Prepared statements vs. democracy
COLUMBIA, Mo 03/07/15 (Beat Byte) -- Second Ward Columbia City Council candidate Paul Love made one of the most important Council campaign promises I've heard at yesterday's Muleskinners debate with incumbent Michael Trapp.
How many times, he asked the crowd, have you seen 20 to 30 people testify at a Council meeting, only to have Council members recite "prepared statements" that show "their opinions were made up before the meeting"?
"You have my word that if elected, I will never have a prepared statement during a Council vote," Love said. Though Councilman Trapp was calm, measured, and intellectual, Love took the lead, starting with his opening remarks.
Ironically, Trapp read from a prepared statement while Love spoke without notes.
"I didn't want to run for City Council," he explained. "But Mike Trapp was in favor of Blight/EEZ and I wasn't and 200-300 people in my neighborhood didn't like it either. It was the same thing for the way Mike handled the 911 Center, which is very expensive for taxpayers. I decided it was time to put up or shut up."
Trapp decided to run for re-election because "I believe I've done the right thing by voters," he said. He gave plenty of specifics, including his support for Blight/EEZ despite widespread public opposition.
"I thought the business incentives were worth it," he said, citing Beyond Meat's decision to open a Columbia office. Though Blight/EEZ failed to become city law, "Had I taken a strong ideological position against it, we wouldn't have had those jobs," Trapp explained.
On crime, "I would rather my police officers deal with the shootings up the street from my house than run sting operations on Uber drivers," Love said. "They need to get their priorities straight."
"I do wish the hours we spent on getting Uber to comply with city law were spent on other enforcement," Trapp agreed. He cited his own crime-fighting record with "Ban the Box," a proposal he shepherded as leader of the Mayor's Community Violence Task Force.
On repairing and replacing Columbia's notoriously-poor infrastructure, "A good first start is to pass the stormwater fee increase," Trapp said.
But Love thought the time for "first starts" was long over. "If a Council person is going to let crap back up onto their constituents, what good are they?" Love asked, referring to basement sewer backups, which he said "never seem to get any better".
He proposed spending more money on infrastructure and less money on parks and other amenities, before asking voters for any rate or tax hikes. "What good are all our wonderful parks if the roads to get to them are crumbling on top of crumbling sewers?" Love asked.

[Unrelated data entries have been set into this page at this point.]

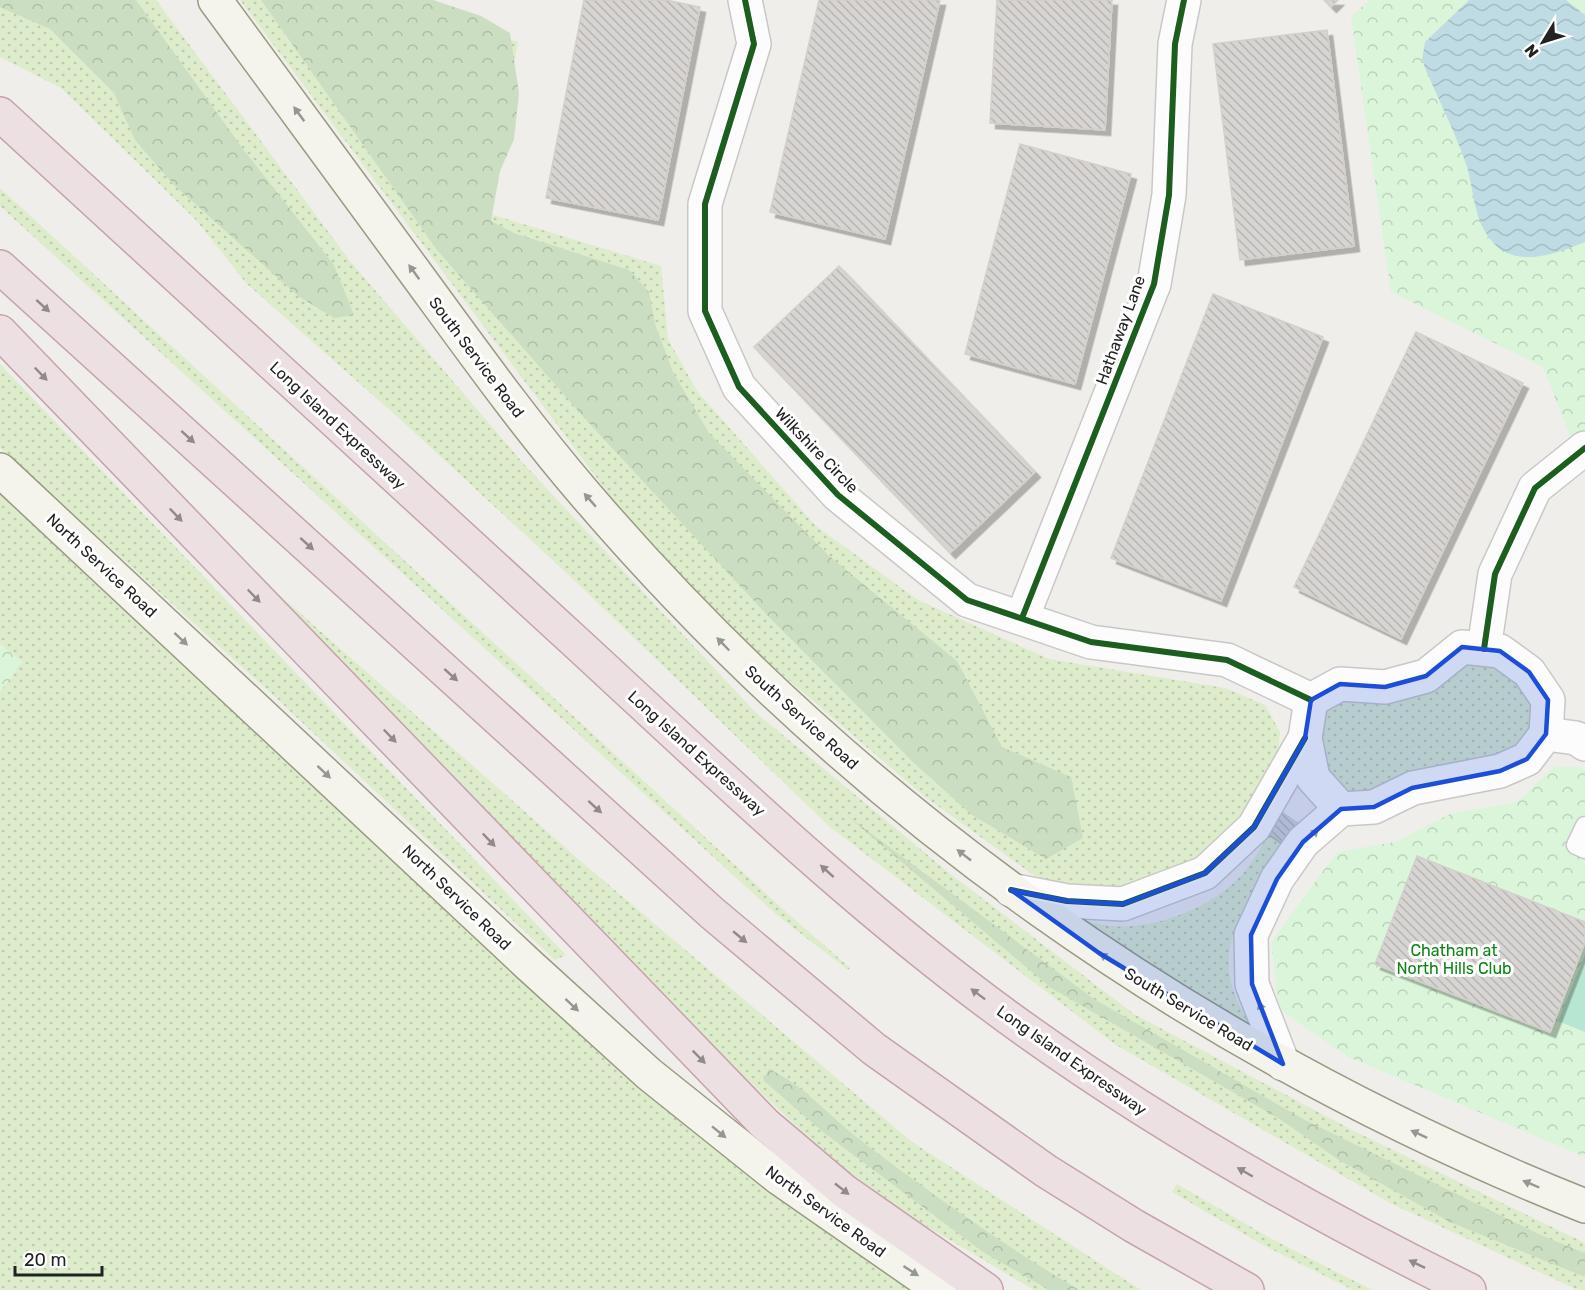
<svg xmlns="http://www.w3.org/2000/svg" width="1585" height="1290" viewBox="0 0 1585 1290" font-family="Rubik,sans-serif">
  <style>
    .grass { fill: url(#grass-dots) }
    .forest { fill: url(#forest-crowns) }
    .park { fill: url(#park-crowns) }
    .pitch { fill: #b7e6d2 }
    .water { fill: url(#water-waves) }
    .building { fill: url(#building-back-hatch); stroke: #d3d0cc; stroke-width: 1.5; filter: url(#shadow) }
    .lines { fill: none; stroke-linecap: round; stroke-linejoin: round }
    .lane-casing { stroke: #c9c8c7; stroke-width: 21 }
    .street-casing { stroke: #c9c8c7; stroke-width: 36 }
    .secondary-casing { stroke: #999a82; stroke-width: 36 }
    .highway-casing { stroke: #c5a2ac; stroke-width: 36 }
    .lane { stroke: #fdfcfc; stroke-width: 18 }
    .street { stroke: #fdfcfc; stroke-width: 33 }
    .secondary { stroke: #f4f4ed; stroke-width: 33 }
    .highway { stroke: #ece0e2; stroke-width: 33 }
    .cycleway-casing { stroke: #fff; stroke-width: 10 }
    .cycleway { stroke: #1b5e20; stroke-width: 6 }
    .oneway { fill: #969692 }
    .oneway2 { fill: #918a8c }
    .oneway3 { fill: #9a9a9a }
    .marked { fill: #1d4ed8; fill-opacity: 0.2; stroke: #1d4ed8; stroke-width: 4.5; stroke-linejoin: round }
    .labels { text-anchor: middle; stroke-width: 6; stroke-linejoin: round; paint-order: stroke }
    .street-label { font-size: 16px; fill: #222; stroke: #fff }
    .park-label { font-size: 16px; fill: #0c8416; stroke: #fff }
  </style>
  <defs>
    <pattern id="grass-dots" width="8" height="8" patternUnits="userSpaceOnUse" patternTransform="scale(1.5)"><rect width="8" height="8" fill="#ddeccb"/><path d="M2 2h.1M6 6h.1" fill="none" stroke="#bdcaae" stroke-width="1.8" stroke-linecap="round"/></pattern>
    <pattern id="forest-crowns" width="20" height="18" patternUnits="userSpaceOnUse" patternTransform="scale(1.5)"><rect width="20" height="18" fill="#cbdec1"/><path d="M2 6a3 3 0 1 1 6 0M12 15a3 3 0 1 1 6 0" fill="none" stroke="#aebea6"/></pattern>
    <pattern id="park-crowns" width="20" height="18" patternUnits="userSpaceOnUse" patternTransform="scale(1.5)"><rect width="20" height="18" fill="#daf5da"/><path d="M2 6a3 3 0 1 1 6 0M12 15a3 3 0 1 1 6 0" fill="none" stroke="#bbd2bb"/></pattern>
    <pattern id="water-waves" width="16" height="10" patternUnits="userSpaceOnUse" patternTransform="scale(1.5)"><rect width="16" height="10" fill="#bfdbe3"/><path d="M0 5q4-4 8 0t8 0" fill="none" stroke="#a4bcc2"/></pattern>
    <pattern id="building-back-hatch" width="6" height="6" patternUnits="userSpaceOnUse" patternTransform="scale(1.5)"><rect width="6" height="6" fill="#d7d4d2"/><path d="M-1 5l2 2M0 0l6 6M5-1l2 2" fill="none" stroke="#b8b6b4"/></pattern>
    <filter id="shadow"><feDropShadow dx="5.5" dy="5.5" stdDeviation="0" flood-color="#0004"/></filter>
  </defs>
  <rect width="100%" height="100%" fill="#f0eeeb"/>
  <g class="grass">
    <polygon points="0,0 156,0 350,261 523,463 754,711 953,876 1134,1014 1354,1131 1585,1243 1585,1290 1578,1290 1390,1203 1116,1045 830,827 574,580 402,421 246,283 196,220 61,88 0,57"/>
    <polygon points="240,0 369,0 518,42 487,213 661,266 668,339 697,391 816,526 918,600 1049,659 1225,688 1265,705 1280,732 1277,768 1246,819 1182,876 1098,896 1050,887 924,796 743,641 617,505"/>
    <polygon points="0,188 784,910 850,968 848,970 778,916 0,206"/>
    <polygon points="0,364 566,955 555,960 273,695 0,448"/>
    <polygon points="0,470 529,965 940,1290 0,1290"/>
    <polygon points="223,545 584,864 912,1142 1141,1290 1034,1290 862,1188 615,955"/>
    <polygon points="1462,647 1529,672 1546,734 1374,807 1313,778 1311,700 1385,687"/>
    <path d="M1269,833L1284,844C1260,881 1221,931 1230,978C1235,1002 1248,1021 1260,1041L1069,917C1083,920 1097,924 1110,926C1154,930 1207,909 1238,879C1251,866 1260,849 1269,833Z"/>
    <polygon points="1177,1184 1272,1239 1372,1290 1353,1290 1263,1245 1172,1192"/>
  </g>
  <g class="forest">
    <polygon points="0,0 136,0 243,149 334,265 354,315 334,318 298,296 174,185 135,140 114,93 50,29 0,7"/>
    <polygon points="261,0 433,0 481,16 510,33 519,93 514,139 500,171 491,221 514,233 629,270 649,292 655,324 673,372 709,433 828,555 957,661 1002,747 1071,777 1083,838 1046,859 972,815 915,764 767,615 588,422 437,250"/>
    <polygon points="846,815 1094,999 1305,1120 1545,1237 1585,1253 1585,1277 1450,1222 1339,1160 1278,1118 1051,988"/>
    <path d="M769,1069C804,1085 829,1116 859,1139C931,1194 1002,1244 1079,1290H1049L983,1252L823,1132L763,1080Z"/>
  </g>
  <g class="park">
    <polygon points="1369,0 1585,0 1585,448 1577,454 1543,367 1391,292 1351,17"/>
    <polygon points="0,644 23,662 0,692"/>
    <polygon points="1555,766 1579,767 1585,771 1585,1157 1348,1057 1279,1009 1271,942 1337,852 1395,842 1450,814 1517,802"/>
  </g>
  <polygon class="pitch" points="1585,955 1585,1032 1558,1021"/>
  <path class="water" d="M1469,0H1566L1585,15V242C1552,255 1509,272 1486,233C1474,215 1473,187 1467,167C1455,130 1436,96 1422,60L1425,42Z"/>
  <g class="building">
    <polygon points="584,0 666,0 700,7 658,220 546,198"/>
    <polygon points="819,0 940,0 885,239 770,212"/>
    <polygon points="997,0 1112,0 1105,130 990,123"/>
    <polygon points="1324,0 1338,0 1331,7"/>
    <polygon points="1327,30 1354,246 1240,260 1213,44"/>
    <polygon points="1020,144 1131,174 1075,384 965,354"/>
    <polygon points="839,266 1035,472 950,553 754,347"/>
    <polygon points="1213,294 1323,337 1221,601 1111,558"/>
    <polygon points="1416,332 1523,383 1401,639 1294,587"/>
    <polygon points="1273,806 1306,829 1292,849 1259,826"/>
    <polygon points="1417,856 1585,922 1585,942 1550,1032 1375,964"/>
  </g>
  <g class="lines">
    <g class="lane-casing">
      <polyline id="lane" points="1585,826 1576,845 1585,849"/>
    </g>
    <g class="street-casing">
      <g id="street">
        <polyline points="745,0 754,44 705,204 705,311 739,387 838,495 967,600 1091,642 1227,660 1311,700"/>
        <polyline points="1022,618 1154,284 1169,195 1175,44 1184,0"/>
        <polygon points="1462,647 1500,651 1529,672 1548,700 1546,734 1527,759 1500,771 1413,788 1374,807 1341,809 1313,778 1305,738 1311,700 1340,684 1385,687 1426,676"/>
        <polyline points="1484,649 1495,574 1535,488 1585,448"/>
        <polyline points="1546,734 1576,738 1585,744"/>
        <polyline points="1011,890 1067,901 1123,904 1205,873 1254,827 1305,738"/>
        <polyline points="1283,1064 1252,984 1251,935 1277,879 1303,842 1341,809"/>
      </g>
    </g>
    <g class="secondary-casing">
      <g id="secondary">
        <path d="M215,0C281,90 348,181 414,271C469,346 523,422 584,493C855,810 1198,1052 1585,1206"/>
        <polyline points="0,470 529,965 649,1074 779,1178 940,1290"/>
      </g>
    </g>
    <g class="highway-casing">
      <g id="highway">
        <path d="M0,114C194,292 387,469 581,647C725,780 867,917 1027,1031C1167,1131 1315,1214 1469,1290"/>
        <polyline points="0,267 712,913 874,1049 1046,1171 1134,1226 1247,1290"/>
        <polyline points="0,332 765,1124 844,1191 986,1290"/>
      </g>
    </g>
    <use href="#lane" class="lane"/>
    <use href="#street" class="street"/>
    <use href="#secondary" class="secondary"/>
    <use href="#highway" class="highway"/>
    <g class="cycleway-casing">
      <g id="cycleway">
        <polyline points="745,0 754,44 705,204 705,311 739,387 838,495 967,600 1091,642 1227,660 1311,700"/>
        <polyline points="1022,618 1154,284 1169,195 1175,44 1184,0"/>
        <polyline points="1484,649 1495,574 1535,488 1585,448"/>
        <polyline points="1011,890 1067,901 1123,904 1205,873 1254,827 1305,738"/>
      </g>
    </g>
    <use href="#cycleway" class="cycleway"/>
  </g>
  <defs><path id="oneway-solid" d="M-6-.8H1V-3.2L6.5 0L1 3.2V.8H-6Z" transform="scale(1.5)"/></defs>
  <g class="oneway">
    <use href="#oneway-solid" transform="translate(299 114) rotate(-126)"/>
    <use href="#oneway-solid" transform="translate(414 272) rotate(-126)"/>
    <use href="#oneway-solid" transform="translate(590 500) rotate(-131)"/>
    <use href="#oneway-solid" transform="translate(181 639) rotate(43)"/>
    <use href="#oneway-solid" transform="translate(723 644) rotate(-134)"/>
    <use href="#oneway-solid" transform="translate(324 772) rotate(43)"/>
    <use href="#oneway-solid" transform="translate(964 855) rotate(-142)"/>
    <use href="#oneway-solid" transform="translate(1107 958) rotate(-147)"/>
    <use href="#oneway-solid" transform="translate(572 1005) rotate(43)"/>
    <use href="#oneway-solid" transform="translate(719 1132) rotate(39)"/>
    <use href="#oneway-solid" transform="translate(1419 1134) rotate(-155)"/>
    <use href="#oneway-solid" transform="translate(1531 1184) rotate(-157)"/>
    <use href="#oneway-solid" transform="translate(911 1271) rotate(33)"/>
  </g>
  <g class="oneway2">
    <use href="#oneway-solid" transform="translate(43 306) rotate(42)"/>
    <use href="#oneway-solid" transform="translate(41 374) rotate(46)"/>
    <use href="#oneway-solid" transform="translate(188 437) rotate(42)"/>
    <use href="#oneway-solid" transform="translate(176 515) rotate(46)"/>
    <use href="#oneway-solid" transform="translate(307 544) rotate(42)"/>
    <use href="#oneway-solid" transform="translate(254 596) rotate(46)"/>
    <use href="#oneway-solid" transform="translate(451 675) rotate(42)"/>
    <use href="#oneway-solid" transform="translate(390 736) rotate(46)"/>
    <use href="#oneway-solid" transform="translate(595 807) rotate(42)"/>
    <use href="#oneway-solid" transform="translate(489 840) rotate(46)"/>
    <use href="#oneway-solid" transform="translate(827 871) rotate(-138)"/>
    <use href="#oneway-solid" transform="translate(740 937) rotate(40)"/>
    <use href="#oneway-solid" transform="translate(978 994) rotate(-143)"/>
    <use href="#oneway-solid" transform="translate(699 1057) rotate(45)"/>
    <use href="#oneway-solid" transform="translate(1245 1172) rotate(-150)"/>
    <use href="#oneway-solid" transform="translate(842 1189) rotate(38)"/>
    <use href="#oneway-solid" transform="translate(1417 1264) rotate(-154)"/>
  </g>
  <g class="oneway3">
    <use href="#oneway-solid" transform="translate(1312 835) rotate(-41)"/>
    <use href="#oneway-solid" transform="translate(1262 1010) rotate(-111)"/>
  </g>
  <path class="marked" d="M1462,647L1500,651L1529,672L1548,700L1546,734L1527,759L1500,771L1412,788L1374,807L1341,809L1303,842L1277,879L1251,935L1252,984L1283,1064L1099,953L1011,890L1067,901L1123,904L1205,873L1254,827L1305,738L1311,700L1340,684L1385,687L1426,676Z"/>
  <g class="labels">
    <g class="street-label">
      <text transform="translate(1120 330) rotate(-70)" y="6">Hathaway Lane</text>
      <text transform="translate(477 357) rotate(53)" y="6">South Service Road</text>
      <text transform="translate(338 425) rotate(43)" y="6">Long Island Expressway</text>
      <text transform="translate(817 450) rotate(46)" y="6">Wilkshire Circle</text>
      <text transform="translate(102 565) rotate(43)" y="6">North Service Road</text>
      <text transform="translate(802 717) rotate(42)" y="6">South Service Road</text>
      <text transform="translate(697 753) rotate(42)" y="6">Long Island Expressway</text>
      <text transform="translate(457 897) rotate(44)" y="6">North Service Road</text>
      <text transform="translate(1189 1009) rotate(31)" y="6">South Service Road</text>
      <text transform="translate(1072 1060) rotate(35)" y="6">Long Island Expressway</text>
      <text transform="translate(826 1211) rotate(36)" y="6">North Service Road</text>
    </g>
    <g class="park-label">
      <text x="1454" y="956">Chatham at<tspan x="1454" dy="18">North Hills Club</tspan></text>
    </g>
  </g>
  <g transform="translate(1543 42) rotate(232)" stroke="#ffffff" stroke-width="4.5" paint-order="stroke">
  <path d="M0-4.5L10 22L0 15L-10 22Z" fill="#222222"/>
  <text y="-9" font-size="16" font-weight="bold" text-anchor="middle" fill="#222222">N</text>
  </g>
  <path d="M15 1266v9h87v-9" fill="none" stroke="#222222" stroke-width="3"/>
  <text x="24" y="1266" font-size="18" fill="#222222" stroke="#ffffff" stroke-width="4.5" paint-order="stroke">20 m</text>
</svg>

On developers paying their fair share of infrastructure costs, Trapp said he supported raising development fees, but more modestly than a recently-defeated ballot proposition would have required.
Developers in existing parts of the city should not pay higher fees than anyone else, Love explained. But developers who use the political process to get boondocks land annexed to qualify for city services should pay higher fees.
"I want to hold our developers accountable for providing exceptional infrastructure if they want to attach their communities to our city," Love said.
Driven by the St. Charles Road Development Gang's Somerset Village subdivision, the Battle High annexation "was a real surprise to the city," Love explained. "We don't have money for the infrastructure out there."
On business tax breaks and other incentives, "I think inviting businesses into town is a good idea," Love said. But businesses accepting the invitation must also accept free market capitalism, he added.
"The city has no place providing 'shovel-ready' land" or other taxpayer handouts to blunt free market forces, he said. "We don't get anything from that."
Basics like good infrastructure are the best incentives of all. "If we have poor roads and failing sewers, no businesses will want to come here," Love explained.
The candidates concluded much as they began, Trapp reading an eloquent prepared statement; Love speaking his mind.
"I know I've been caught in a twelve-and-half-minute rambling monologue," Trapp said to chuckles. "But I've maintained my sensitivity to the struggles of working people to engage in the public process."
"If you like your current Councilman, you can keep him," Love quipped. "But you have a clear choice. I want to leave behind a city that is better for the people who come after me, and I'd like to ask for your vote."
"I agreed with Paul a lot more than I thought I would," Trapp said.